Despite the uncertainty of such a proposition, one official, Maite Nkoana-Mashabane, South Africa’s foreign minister, nevertheless had the nerve to claim “We have saved planet Earth for the future of our children and our great-grandchildren.”
Apparently she’s forgotten that the alarmists have said that global warming must be solved now — that Prince Charles traveled to Rio de Janeiro 33 months ago and lamented that the world had “less than 100 months” to save itself.
So if we have roughly 67 months left, that puts the beginning of the end at some time in 2017. So why bother with framing a treaty that won’t start until 2020? Won’t that be too late?
It’s never too late, though, to continue scaring the public in hopes it will eventually give in and follow the alarmists and their asinine ideas.
The world might be lost in five or six years, but there’s always enough time to keep pushing for a corrupt redistribution of wealth that will drain developed nations.
In the absence of such a deal, some conference representatives proposed a global climate court of justice that would let climate change “victims” force the rich, top carbon dioxide-producing countries to pay up.

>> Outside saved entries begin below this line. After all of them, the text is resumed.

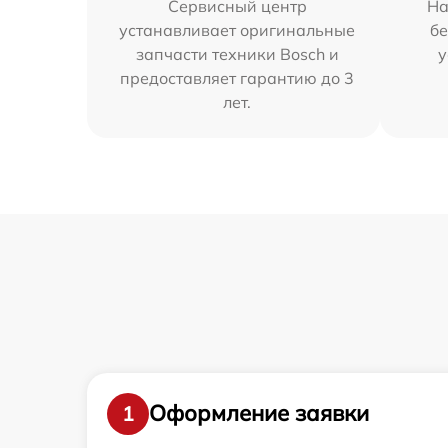
Сервисный центр
На
устанавливает оригинальные
бе
запчасти техники Bosch и
у
предоставляет гарантию до 3
лет.
Оформление заявки
1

Jonathan Verschuuren, a professor of international and European environmental law writing for Radio Netherlands, assures us that “a climate court will certainly not materialize” because “the world’s industrialized countries have more sense than that.”
Yes, the industrialized nations should have more sense than that. But do they?
Last week we wrote that “developed nations typically make a lot of noise about cutting greenhouse gas emissions” but aren’t willing to sacrifice their economies to the chimerical benefits of steep cuts. At least, that’s been the history. But the future is, as always, unsettled.
What if, for instance, voters re-elect President Obama and turn Congress back to the Democrats, and the British bring back the Labor Party? If so, an international climate court isn’t so unlikely, is it?
With the science incomplete, corrupt scientists, the alarmists exaggerating the case and the socialists itching to collect from all, a climate court could do more damage to the U.S. than the Axis powers ever could.